**TASK OBJECTIVE:** Set down, word for word, the part of the text on free discovery and inventory tools that begins with "OPSI provides inventory" and stops after "which are chargeable.".

Virima Discovery is part of Virima’s wider ITSM & ITAM Suite. It is delivered via the cloud and uses agentless discovery. The free version is ideal for small teams getting started with inventory & discovery, because access to the data is limited by end users of the app itself, not the number of assets. For a one-person SAM team this may be all you need to inventory and optimise your entire estate

Key Differentiators: Unlimited asset discovery including SaaS Apps, Agentless

 

Emco Network Scanner

https://emcosoftware.com/network-software-scanner/requirements

 

 

Emco Network Scanner is a freeware software discovery tool for Windows environments (servers and laptops/desktops). There are no usage restrictions. Discovery is agentless via NetBIOS, Remote Registry, and Computer Browser services.

Key Differentiators: Windows only, familiar MMC-style interface for admins.

 

Open-AudIT Community Edition

https://www.open-audit.org/downloads.php

 

 

Open-AudIT is a modular, script-based, and highly configurable tool for true agentless scanning of a network. It makes the bold claim that if an asset is connected to your network, it will find it. Community Edition is free for commercial use and covers basic inventory and discovery needs. It is deployed on-premises only and is available for self-install or as a pre-built VM.

Key Differentiators: Extensible & configurable, completely agentless, pre-built VM

 


Snipe-IT

https://snipeitapp.com/download

 

 

Snipe-IT is a fully open-source asset management system based around agentless discovery. It can be self-hosted on any web server or cloud-hosted with Snipe-IT (for a monthly fee). There are no device restrictions.

Key differentiators: Strong for Hardware Asset Management, Source code available, Server rack visualisations

 


GLPI

https://glpi-project.org/features/

 

 

GLPI provide a full open-source IT Management Suite, including software asset management and inventory/discovery. There are also modules for Service Desk and IT Financial Management

Key Differentiators: Online demo available, strong Datacenter visualisation tools, integration with other toolsets

 


OCS-Inventory NG

https://www.ocsinventory-ng.org/en/

 

 

OCS-Inventory NG is an on-site inventory and discovery tool providing coverage for Windows, Linux, OSX, Unix, and, uniquely in this market guide, Android. Integrations are provided to GLPI which make an end-to-end hardware/software management process possible.

Key Differentiators: Integration source for a variety of other Open Source IT Management solutions

 

 

OPSI

https://www.opsi.org/

 

 

OPSI provides inventory for Windows & Linux machines as part of a wider suite of PC/Server management tools. OPSI is provided as an on-premises deployment, pre-built as a VM for use with VMWare or VirtualBox. The application is well-supported, current and open-source. The core product can be enhanced with plugins, some of which are chargeable.

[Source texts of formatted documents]
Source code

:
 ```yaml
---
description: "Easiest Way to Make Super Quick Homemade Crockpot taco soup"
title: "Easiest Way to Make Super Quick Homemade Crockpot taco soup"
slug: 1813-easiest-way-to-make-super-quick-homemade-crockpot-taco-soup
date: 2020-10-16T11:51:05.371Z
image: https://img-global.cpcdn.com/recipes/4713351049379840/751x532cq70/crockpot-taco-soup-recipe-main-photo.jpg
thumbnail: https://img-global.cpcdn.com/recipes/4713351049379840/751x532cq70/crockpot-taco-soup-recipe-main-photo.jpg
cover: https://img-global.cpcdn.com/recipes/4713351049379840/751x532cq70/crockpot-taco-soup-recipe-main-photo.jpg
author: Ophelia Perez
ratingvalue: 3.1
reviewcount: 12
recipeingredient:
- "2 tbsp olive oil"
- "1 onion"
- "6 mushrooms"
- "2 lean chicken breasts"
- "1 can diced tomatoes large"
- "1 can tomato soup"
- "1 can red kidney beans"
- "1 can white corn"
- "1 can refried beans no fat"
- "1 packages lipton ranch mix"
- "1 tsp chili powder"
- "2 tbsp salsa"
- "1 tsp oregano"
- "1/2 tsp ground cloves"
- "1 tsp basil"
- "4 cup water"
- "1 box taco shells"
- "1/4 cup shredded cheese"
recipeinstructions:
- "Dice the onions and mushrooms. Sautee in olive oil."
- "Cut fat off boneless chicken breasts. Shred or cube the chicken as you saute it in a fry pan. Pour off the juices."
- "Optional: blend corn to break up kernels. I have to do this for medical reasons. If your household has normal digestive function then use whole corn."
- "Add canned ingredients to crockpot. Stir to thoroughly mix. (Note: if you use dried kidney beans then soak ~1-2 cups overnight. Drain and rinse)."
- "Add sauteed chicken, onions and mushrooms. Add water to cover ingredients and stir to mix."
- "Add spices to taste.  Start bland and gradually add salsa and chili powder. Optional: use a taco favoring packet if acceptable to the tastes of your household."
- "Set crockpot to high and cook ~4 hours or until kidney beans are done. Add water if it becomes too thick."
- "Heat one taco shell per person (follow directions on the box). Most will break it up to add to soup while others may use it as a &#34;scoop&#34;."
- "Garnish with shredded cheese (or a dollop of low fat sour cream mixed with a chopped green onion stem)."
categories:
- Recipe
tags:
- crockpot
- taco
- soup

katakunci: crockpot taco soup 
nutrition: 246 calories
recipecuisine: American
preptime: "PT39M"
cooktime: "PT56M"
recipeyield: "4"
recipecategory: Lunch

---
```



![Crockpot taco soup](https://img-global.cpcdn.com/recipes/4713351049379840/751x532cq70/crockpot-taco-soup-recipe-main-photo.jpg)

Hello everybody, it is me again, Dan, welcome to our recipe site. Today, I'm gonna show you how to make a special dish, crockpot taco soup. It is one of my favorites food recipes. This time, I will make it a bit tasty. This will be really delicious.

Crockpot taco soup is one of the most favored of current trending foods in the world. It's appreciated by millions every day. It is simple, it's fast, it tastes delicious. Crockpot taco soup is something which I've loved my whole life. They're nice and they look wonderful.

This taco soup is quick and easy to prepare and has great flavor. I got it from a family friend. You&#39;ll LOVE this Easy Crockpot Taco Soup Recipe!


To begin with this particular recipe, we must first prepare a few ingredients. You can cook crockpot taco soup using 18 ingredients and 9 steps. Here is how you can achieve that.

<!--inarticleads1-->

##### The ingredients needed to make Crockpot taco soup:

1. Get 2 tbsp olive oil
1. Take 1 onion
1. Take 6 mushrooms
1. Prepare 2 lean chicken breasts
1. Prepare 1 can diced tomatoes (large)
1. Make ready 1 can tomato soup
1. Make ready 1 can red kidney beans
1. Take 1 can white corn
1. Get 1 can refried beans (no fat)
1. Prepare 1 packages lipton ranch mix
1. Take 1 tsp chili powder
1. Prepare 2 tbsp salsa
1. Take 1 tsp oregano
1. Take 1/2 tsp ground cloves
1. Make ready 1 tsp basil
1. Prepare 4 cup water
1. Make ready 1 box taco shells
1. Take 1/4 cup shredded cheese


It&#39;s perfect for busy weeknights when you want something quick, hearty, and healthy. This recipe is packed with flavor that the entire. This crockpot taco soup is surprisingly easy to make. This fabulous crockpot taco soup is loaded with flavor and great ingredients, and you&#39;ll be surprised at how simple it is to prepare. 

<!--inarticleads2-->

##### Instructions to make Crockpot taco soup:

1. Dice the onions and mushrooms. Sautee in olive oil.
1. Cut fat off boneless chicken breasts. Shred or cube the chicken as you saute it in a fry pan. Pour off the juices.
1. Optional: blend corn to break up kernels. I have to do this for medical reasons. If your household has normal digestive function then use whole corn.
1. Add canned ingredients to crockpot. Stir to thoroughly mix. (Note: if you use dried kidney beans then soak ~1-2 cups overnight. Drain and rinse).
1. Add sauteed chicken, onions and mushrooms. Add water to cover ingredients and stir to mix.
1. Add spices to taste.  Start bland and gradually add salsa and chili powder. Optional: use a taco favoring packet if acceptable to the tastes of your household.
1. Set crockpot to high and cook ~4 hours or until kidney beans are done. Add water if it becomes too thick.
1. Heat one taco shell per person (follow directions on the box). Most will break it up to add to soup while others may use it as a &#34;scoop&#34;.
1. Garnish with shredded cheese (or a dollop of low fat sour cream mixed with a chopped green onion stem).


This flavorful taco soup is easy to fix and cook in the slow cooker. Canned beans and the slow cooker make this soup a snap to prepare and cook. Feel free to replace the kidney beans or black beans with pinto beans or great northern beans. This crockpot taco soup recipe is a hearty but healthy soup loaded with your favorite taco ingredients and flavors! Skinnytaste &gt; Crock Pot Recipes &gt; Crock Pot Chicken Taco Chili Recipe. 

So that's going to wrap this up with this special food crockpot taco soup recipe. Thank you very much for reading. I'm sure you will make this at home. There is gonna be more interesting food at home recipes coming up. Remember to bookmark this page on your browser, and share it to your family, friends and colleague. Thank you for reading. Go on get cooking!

**OUTPUT OF THE EXERCISE:**
OPSI provides inventory for Windows & Linux machines as part of a wider suite of PC/Server management tools. OPSI is provided as an on-premises deployment, pre-built as a VM for use with VMWare or VirtualBox. The application is well-supported, current and open-source. The core product can be enhanced with plugins, some of which are chargeable.